### Work instructions
Search the records for the string "commands" and copy every line in which it appears.

### Records for the exercise
============================================================

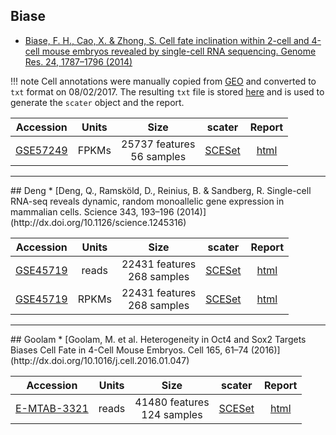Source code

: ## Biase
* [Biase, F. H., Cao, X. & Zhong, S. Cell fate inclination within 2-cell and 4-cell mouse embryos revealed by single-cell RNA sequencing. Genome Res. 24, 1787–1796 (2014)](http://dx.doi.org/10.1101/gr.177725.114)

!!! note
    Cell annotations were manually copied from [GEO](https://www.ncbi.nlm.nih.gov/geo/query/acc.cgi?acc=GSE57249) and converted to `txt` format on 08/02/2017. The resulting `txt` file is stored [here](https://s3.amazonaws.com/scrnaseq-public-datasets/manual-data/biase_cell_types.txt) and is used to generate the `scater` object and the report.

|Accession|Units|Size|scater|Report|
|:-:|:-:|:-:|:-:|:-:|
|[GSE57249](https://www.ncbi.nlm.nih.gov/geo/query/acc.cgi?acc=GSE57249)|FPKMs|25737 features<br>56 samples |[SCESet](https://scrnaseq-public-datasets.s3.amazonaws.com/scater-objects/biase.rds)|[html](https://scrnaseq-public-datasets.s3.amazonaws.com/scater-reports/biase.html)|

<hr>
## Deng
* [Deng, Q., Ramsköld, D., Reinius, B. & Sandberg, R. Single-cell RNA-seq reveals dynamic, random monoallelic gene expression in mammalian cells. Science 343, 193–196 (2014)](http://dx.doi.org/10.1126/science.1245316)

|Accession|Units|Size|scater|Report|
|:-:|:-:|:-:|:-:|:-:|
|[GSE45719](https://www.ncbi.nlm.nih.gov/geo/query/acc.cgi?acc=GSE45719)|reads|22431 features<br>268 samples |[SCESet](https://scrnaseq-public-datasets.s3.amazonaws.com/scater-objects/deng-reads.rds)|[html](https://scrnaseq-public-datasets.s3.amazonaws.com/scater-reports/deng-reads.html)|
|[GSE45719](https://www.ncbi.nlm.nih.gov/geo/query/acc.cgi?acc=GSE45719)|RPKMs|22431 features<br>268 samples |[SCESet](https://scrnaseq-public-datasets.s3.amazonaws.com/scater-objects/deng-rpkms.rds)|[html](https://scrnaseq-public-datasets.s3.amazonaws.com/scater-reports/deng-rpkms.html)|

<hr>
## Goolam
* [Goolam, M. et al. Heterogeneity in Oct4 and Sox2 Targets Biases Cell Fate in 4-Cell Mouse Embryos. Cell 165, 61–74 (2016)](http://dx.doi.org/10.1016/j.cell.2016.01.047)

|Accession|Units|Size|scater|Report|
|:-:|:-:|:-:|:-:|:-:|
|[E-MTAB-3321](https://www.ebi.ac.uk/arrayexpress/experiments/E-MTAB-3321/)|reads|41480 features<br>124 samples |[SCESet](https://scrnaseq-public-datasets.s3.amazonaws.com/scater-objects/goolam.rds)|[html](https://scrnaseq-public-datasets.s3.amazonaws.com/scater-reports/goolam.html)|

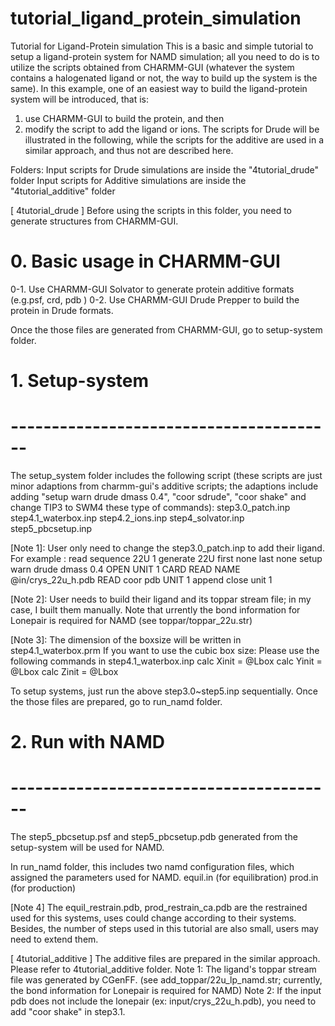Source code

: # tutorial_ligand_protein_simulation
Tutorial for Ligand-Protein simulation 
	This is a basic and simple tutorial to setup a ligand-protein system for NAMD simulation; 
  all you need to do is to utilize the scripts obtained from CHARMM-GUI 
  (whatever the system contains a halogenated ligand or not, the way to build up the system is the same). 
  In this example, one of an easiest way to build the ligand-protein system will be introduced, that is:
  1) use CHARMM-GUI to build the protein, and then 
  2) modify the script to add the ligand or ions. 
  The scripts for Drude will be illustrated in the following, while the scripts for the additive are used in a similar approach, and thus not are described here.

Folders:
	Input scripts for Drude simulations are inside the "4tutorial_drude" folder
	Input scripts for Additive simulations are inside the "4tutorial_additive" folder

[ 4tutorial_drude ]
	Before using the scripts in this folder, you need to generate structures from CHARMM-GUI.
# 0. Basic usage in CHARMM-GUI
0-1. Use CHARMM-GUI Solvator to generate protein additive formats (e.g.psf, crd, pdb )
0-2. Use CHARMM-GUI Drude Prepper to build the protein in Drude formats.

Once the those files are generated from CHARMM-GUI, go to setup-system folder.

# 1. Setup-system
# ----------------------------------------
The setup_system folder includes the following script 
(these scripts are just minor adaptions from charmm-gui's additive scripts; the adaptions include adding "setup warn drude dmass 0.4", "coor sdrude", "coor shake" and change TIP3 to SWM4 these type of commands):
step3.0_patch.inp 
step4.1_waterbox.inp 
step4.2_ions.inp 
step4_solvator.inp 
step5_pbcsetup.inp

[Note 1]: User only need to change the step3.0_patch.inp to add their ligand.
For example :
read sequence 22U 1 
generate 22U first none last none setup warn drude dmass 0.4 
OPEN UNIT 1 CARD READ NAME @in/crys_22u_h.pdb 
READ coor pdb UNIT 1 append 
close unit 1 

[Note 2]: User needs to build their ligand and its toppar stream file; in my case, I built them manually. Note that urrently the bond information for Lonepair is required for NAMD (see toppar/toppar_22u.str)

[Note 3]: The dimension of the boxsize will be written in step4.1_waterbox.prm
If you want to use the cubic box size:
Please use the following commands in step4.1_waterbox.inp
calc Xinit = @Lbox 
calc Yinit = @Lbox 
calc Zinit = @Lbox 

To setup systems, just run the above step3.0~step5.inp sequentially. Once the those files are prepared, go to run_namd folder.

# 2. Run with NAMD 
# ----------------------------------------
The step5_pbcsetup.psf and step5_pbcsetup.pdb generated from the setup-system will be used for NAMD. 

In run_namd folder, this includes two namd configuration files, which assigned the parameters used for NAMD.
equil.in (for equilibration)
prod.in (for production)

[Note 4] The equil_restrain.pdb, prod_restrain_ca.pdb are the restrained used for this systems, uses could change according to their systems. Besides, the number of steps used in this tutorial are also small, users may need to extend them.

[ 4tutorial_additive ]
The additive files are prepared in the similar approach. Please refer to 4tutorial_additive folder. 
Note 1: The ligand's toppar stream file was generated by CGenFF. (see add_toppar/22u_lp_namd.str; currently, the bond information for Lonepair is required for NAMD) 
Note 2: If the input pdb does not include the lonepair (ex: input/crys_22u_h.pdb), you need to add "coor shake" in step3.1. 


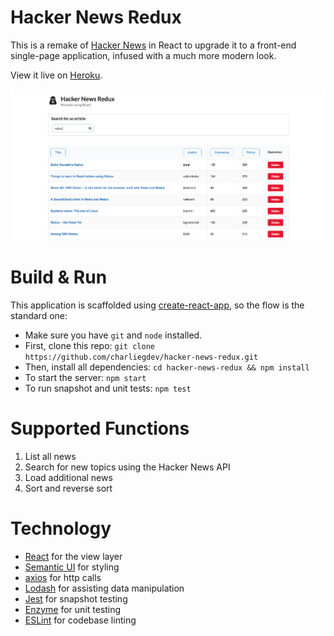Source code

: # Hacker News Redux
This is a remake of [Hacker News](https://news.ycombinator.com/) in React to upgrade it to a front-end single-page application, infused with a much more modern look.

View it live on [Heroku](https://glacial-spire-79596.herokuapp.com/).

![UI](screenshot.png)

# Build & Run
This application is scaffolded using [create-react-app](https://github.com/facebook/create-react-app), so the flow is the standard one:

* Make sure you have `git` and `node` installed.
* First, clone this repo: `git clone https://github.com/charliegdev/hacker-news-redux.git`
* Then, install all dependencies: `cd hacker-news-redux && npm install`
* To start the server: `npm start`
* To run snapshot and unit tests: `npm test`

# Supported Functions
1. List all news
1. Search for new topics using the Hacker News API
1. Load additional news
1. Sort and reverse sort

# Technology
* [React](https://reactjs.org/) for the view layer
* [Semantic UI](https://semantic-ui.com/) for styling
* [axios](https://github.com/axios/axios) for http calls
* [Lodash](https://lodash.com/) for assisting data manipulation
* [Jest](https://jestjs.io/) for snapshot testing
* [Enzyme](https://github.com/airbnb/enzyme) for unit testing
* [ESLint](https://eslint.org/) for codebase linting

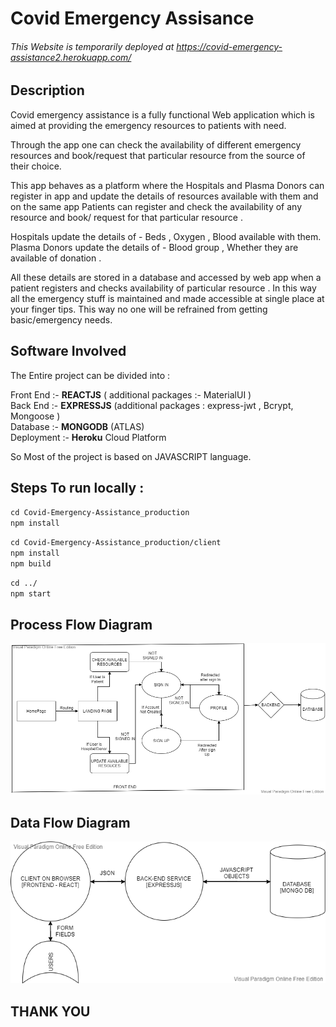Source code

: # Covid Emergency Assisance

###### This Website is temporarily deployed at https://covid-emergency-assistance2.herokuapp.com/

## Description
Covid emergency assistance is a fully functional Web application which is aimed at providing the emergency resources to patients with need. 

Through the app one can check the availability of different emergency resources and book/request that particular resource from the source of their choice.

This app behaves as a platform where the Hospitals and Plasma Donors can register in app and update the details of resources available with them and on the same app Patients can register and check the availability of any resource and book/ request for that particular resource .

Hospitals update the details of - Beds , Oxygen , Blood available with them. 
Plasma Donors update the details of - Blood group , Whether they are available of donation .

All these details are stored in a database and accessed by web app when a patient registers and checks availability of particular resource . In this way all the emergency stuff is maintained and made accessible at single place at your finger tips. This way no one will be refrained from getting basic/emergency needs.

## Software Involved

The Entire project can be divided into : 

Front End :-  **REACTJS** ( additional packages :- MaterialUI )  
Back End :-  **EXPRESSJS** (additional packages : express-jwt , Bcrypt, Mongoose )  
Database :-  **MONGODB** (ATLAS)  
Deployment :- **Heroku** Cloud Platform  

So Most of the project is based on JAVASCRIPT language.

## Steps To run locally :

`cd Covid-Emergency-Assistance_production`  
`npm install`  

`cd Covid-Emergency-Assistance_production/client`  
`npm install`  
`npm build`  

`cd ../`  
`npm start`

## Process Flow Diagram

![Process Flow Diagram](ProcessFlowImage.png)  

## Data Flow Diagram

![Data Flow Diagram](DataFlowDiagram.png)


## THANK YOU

============================================================

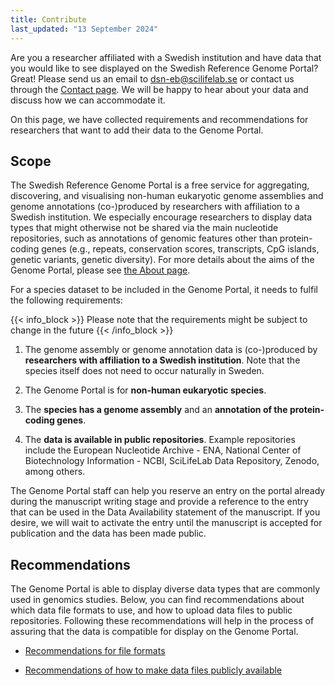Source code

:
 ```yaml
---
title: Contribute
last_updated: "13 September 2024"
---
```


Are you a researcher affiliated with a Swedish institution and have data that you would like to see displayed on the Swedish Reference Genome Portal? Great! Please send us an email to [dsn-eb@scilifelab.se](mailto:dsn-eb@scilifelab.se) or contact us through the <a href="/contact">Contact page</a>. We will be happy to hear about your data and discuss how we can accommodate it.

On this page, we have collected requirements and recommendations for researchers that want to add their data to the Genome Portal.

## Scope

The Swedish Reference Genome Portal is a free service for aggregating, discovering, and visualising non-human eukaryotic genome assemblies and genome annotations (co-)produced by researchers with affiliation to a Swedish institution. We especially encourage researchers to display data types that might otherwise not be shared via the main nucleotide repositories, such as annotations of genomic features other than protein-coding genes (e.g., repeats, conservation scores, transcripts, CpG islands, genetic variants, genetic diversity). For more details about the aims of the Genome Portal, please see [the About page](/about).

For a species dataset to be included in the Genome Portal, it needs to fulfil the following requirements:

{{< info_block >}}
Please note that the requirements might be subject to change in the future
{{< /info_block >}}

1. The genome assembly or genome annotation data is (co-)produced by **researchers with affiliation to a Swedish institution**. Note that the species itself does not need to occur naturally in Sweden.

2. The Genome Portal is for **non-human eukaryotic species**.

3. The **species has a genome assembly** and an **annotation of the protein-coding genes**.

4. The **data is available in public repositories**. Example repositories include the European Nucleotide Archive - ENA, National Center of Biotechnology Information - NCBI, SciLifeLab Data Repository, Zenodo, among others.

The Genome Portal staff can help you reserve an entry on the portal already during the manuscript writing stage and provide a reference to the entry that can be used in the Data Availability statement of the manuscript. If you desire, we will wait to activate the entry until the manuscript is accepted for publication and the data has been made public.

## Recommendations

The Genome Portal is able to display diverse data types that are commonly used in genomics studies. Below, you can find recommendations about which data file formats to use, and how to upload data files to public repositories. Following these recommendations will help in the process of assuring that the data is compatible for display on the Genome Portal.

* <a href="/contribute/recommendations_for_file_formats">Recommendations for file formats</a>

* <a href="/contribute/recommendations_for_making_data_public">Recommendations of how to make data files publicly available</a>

============================================================

### Written solution
(these scripts are just minor adaptions from charmm-gui's additive scripts; the adaptions include adding "setup warn drude dmass 0.4", "coor sdrude", "coor shake" and change TIP3 to SWM4 these type of commands):
Please use the following commands in step4.1_waterbox.inp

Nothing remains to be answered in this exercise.